QUAKER FACTS

In 1964, UB philosophy professor Newton Garver, a Quaker, supported by New York Yearly Meeting, refused to sign the loyalty oath required by the state's Feinberg Law when UB became part of the State University of New York system. He claimed the oath would violate the principles of his religion. Along with other UB faculty, he filed a class action suit in this regard, which resulted in the 1967 U.S. Supreme Court decision that declared the law unconstitutional.

One of the book chapters contributed by Densmore records the long-term involvement of New York Quakers in the anti-slavery movement. He noted that slave-owning by members of the New York Yearly Meeting ended around the time of the American Revolution and that 12 of the 18 founders of the influential New York Society for the Manumission of Slaves were Quakers. The Friends were also among the first conductors on the Underground Railroad in New York State.

One of the first Protestant groups to recognize women as the spiritual equals of men, The Quakers brought their beliefs to the colonies by the mid-1600s. Their members contributed heavily to the country's first and continuing wave of political activism on behalf of women's rights.

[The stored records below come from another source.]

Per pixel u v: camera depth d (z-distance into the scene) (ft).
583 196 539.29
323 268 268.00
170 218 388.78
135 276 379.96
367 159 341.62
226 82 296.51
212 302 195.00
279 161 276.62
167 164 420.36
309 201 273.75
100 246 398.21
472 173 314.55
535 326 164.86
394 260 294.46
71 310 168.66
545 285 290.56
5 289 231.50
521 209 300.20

Of the five women who organized the groundbreaking Convention on the Rights of Women in Seneca Falls, N.Y., in 1848, four, including Lucretia Mott, Mary Ann M'Clintock and Jane Hunt, were, or had been, Quakers.

Quaker pacifism and anti-draft activity during America's wars has been well-known, but not universal. The Civil War and World War II, in particular, challenged Quakers to examine their pacifist tenets. While the Society of Friends remained pacifist, some individual Quakers joined the military in these and other conflicts.